Provided text:

########################################

Most highly placed Democratic officeholders are willing to appear in public with the execrable George W. Bush but not with the honorable Howard Dean. Party regulars are appalled that Chairman Dean has begun redefining American politics in stark terms that the Homer Simpsons of this nation can easily understand. From Dean’s perspective, the conservatives who subvert democracy are “bad guys” guilty of perpetrating “evil” and therefore must be “defeated”. The concept of confronting Republicans has long been anathema to corporatist Democrats, so the chairman is under siege by the morally compromised Democratic establishment that would rather have the party abandon principle and lose than behave ethically and win.

The internal opposition to Dean is being led by corporate strumpet Joseph Biden, who has publicly declared that the chairman does not speak for him. Tellingly, in the wake of 9/11 Biden announced, “President Bush now speaks for us all.” The senator represents business interests who resent that Dean is reorganizing the party to provide the rank and file with greater influence. Biden has long been a foil for the right wing, a man so unprincipled that as Chairman of the Judiciary Committee he allowed Republicans to ram through the Supreme Court nomination of the perjurious Clarence Thomas. Smiling Joe is extremely comfortable with the Democrats being a perpetual minority party because capitulation to conservatives is his preferred method of operation, and he vilifies any Democrat who plays to win.

Dean plays to win. The chairman is seeking to provide voters with a clearer contrast between Democrats and Republicans, advocating a populist approach that marginalizes conservatives as economic adversaries of the common citizen. He demands that the Democrats become more aggressive in challenging right wing demagoguery on social issues while refusing to concede the high ground on patriotism and religious faith. Dean is seeking to morph the Democratic team from passive victim into dominant aggressor, and the establishments of both parties hate him for it.

########################################

[Structured pose data]
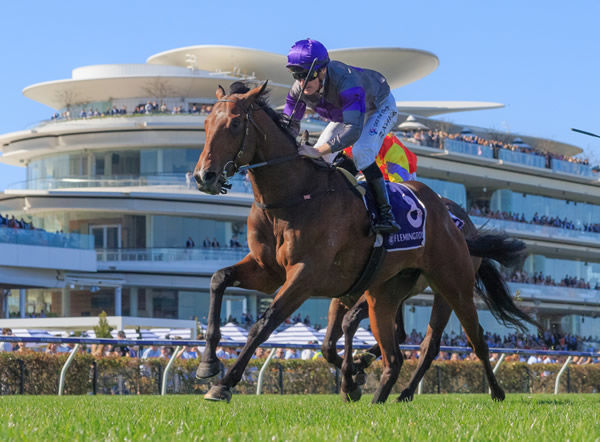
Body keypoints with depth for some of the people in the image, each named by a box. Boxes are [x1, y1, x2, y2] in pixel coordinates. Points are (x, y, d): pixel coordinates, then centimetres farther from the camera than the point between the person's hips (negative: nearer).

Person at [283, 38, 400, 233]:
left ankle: (386, 213, -26)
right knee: (317, 160, -4)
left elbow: (354, 129, -54)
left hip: (380, 107, -7)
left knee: (362, 152, -31)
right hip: (344, 113, 7)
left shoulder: (346, 82, -47)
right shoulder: (299, 88, -26)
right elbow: (289, 122, -13)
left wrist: (319, 151, -63)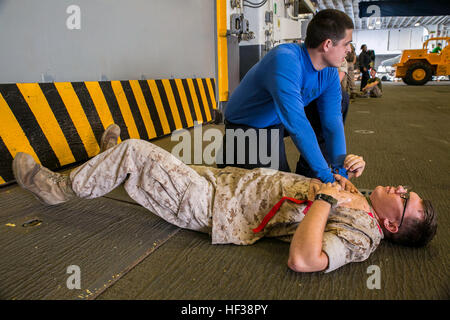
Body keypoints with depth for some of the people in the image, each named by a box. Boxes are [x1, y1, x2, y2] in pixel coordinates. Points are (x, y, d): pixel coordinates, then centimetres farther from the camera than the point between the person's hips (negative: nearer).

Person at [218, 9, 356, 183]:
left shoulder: (329, 72, -8)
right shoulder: (285, 60, -34)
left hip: (278, 122, 7)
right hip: (246, 127, -7)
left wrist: (340, 168, -22)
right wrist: (325, 174, -38)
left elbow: (333, 120, -10)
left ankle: (307, 179, 5)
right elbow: (296, 123, -42)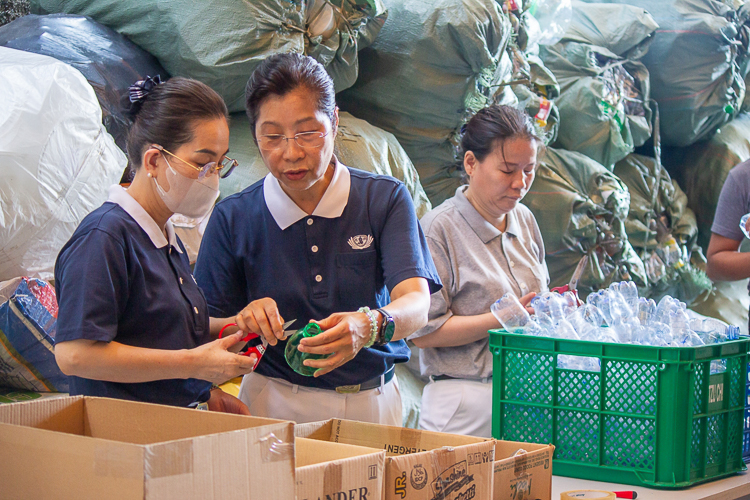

########################################

Task directions:
Continue the text about Howard Dean and the Democratic Party, starting after its final sentence.

Task output:
Inevitably, there will be a showdown between Democrats who want their party to serve the working class and those who insist that it serve the upper class. The difference between the populists and the elitists was highlighted by their respective positions on Corporate America’s cherished Bankruptcy Abuse Prevention and Consumer Protection Act of 2005. Dean derided the legislation as an assault on consumers by the rapacious financial industry. Biden and other mercantile Democrats embraced the bill as a way to prevent consumers from persecuting multinational conglomerates.

The Democratic congressional contingent is infested with Joe Bidens, amoral careerists who pose as liberals while doing the bidding of robber barons. It is a tragedy for which Democratic primary voters are responsible. Prior to defeating the Republicans, Democrats must first wrest control of our party from the Quislings whom we have elected.

For years, that seemed like a hopeless task, but when the grass roots made Dean chairman over the anguished protests of the Democratic hierarchy it signified things just might be changing. In order to win control of the party, Dean must somehow survive until the next presidential election and then gain an ally in the White House. Survival will not be easy because the Congressional Democrats have chosen the path of accommodation, which historically produces disastrous off-year election results.

If Harry Reid and Nancy Pelosi guide their troops to an electoral drubbing in 2006, Dean will be the fall guy because the entire governing class is determined to see him go. Right wing spokesmen constantly say the Dean approach will destroy the Democratic Party, something that would never be said in public if they believed it were true. The last thing that conservatives want to face is actual opposition, so for many decades the mantra of Republicans and the corporate media has been that Democrats must be centrist or perish. Should the Democrats lose the 2006 elections, Dean will be scapegoated by the corrupt political/journalistic complex that seeks to perpetuate America’s de facto one party system.

It is therefore crucial for liberals to support the chairman aggressively. All contributions to Democratic candidates should include a note that future donations will be contingent on the recipient’s unyielding support for Dean. Progressive commentators should emphasize that the off-year elections are a Reid/Pelosi production. If things go well, the congressional leaders can claim the credit. But if next year their strategy of capitulation does not produce satisfactory electoral results, it is imperative that Howard Dean be inoculated from the blame so he can survive through the pivotal 2008 presidential campaign.

Dean cannot resurrect the party without the help of a president who shares his determination to transform the Washington Democrats into advocates for the average citizen. With Dean heading the DNC and a liberal reformer in the Oval Office, the Democratic Party would reassume its traditional role as champion of the underdog. Dean’s presence as chairman makes the next presidential nomination especially relevant for people who are disgusted with seeing Democrats defer to Republicans.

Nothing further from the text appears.